Brano di lettura.
+--

Il freddo mi riportò alla realtà. Ero lì in mezzo all’oceano. All’improvviso provai il forte desiderio di pregare, perché non volevo morire. In preda alla paura e tutto dolorante, ricordai che mia nonna mi aveva insegnato il Padrenostro. Era l’unica preghiera che sapevo e durante la notte la ripetei incessantemente. Col passare delle ore la paura diminuì e la calma scese su di me.

Quando cominciò finalmente ad albeggiare ero esausto. Il mare era sempre più burrascoso e cominciai a vomitare. Poi, sopraffatto dalla stanchezza, mi misi a sonnecchiare e infine mi addormentai. Un altro giorno si trascinò così, tra periodi alterni di veglia e di sonno. Quindi scese la seconda notte. A quel punto avevo una gran sete, i miei arti erano intirizziti per il freddo e cominciarono a venirmi i crampi. Pensai che quella notte non sarebbe mai finita.

Ricominciai a pregare, supplicando Dio di aiutarmi a sopravvivere. Alla fine spuntò l’alba del terzo giorno. Caddi in uno stato di semincoscienza, perdendo ogni nozione del tempo, e in quello stato, prima di perdere completamente i sensi, avvertii appena il rumore di un motore.

+--

Dati forniti.
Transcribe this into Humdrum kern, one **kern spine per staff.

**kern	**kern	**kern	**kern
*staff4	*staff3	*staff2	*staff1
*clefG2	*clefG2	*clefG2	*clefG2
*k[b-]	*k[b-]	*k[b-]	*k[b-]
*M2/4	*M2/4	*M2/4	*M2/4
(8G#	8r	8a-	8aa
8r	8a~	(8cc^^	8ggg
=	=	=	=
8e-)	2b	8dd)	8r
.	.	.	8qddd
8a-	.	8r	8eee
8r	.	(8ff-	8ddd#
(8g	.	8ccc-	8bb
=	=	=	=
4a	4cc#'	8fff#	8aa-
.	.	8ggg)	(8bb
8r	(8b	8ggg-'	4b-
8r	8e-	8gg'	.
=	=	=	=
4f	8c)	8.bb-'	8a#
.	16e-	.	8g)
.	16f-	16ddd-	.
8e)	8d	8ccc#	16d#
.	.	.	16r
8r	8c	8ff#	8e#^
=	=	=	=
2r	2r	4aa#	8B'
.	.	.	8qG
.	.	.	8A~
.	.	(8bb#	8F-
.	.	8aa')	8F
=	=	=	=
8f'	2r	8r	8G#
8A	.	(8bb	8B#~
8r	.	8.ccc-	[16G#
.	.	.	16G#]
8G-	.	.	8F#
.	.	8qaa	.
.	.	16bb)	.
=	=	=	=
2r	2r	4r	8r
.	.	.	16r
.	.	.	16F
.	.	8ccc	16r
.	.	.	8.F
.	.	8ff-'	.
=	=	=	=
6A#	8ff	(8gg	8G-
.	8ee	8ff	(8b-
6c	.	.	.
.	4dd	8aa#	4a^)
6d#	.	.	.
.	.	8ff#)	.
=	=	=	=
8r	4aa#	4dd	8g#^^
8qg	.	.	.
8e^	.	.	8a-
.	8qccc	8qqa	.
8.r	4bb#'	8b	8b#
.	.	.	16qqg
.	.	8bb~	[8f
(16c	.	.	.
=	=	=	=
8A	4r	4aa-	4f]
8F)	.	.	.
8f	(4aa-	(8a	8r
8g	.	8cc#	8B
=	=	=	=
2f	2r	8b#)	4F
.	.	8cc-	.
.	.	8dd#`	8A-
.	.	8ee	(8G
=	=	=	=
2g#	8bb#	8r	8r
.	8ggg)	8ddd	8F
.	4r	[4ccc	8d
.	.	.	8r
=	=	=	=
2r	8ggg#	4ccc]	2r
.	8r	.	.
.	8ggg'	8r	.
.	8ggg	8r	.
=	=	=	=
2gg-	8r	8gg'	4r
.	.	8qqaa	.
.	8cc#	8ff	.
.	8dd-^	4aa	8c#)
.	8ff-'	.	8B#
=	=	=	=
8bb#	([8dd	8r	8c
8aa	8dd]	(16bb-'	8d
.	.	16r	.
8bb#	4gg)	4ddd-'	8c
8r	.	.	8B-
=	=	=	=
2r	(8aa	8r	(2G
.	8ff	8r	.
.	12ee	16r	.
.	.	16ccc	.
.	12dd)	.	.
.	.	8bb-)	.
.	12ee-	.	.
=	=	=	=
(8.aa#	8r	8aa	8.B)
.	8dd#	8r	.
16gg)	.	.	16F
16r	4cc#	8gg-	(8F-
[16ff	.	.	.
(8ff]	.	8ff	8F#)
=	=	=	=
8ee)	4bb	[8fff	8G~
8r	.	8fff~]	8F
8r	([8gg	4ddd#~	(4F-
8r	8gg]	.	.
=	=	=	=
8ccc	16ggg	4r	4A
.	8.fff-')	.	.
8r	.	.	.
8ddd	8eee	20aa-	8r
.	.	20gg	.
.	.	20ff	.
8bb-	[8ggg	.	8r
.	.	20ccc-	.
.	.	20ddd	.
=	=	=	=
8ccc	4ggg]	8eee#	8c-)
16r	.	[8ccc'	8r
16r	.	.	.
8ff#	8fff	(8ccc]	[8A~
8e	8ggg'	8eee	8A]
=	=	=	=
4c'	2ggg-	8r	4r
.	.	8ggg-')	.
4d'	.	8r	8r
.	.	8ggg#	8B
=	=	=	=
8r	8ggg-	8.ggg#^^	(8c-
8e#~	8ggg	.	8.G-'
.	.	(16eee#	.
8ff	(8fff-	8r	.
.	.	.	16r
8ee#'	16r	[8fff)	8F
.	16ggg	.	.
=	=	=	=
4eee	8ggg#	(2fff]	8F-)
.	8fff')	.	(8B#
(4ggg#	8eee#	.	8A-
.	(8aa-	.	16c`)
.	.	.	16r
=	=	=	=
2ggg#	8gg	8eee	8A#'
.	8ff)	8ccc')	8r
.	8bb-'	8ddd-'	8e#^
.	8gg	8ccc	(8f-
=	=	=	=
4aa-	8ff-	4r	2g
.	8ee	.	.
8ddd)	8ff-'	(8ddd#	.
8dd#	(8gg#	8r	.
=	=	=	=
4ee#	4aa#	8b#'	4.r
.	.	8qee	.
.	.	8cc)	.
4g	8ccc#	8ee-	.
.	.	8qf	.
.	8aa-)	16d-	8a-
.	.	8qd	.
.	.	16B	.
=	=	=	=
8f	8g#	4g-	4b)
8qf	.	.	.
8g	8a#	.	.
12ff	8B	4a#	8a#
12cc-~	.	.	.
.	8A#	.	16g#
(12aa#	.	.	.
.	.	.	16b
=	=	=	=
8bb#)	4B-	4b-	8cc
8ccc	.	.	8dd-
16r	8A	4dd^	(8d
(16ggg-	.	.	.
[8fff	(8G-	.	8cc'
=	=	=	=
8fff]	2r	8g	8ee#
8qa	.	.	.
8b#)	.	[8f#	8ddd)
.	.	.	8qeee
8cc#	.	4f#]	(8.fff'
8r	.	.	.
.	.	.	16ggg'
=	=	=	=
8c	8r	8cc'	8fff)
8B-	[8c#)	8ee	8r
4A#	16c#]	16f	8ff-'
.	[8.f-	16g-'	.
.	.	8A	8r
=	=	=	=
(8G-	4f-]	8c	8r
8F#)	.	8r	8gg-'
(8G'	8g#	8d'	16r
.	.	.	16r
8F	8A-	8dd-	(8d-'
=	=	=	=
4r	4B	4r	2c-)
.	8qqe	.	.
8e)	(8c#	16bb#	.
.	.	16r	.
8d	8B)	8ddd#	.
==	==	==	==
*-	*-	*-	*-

+--

Riporta parola per parola tutto il brano di lettura da "Il freddo mi" fino a "sarebbe mai finita.".

Risposta completa.
Il freddo mi riportò alla realtà. Ero lì in mezzo all’oceano. All’improvviso provai il forte desiderio di pregare, perché non volevo morire. In preda alla paura e tutto dolorante, ricordai che mia nonna mi aveva insegnato il Padrenostro. Era l’unica preghiera che sapevo e durante la notte la ripetei incessantemente. Col passare delle ore la paura diminuì e la calma scese su di me.

Quando cominciò finalmente ad albeggiare ero esausto. Il mare era sempre più burrascoso e cominciai a vomitare. Poi, sopraffatto dalla stanchezza, mi misi a sonnecchiare e infine mi addormentai. Un altro giorno si trascinò così, tra periodi alterni di veglia e di sonno. Quindi scese la seconda notte. A quel punto avevo una gran sete, i miei arti erano intirizziti per il freddo e cominciarono a venirmi i crampi. Pensai che quella notte non sarebbe mai finita.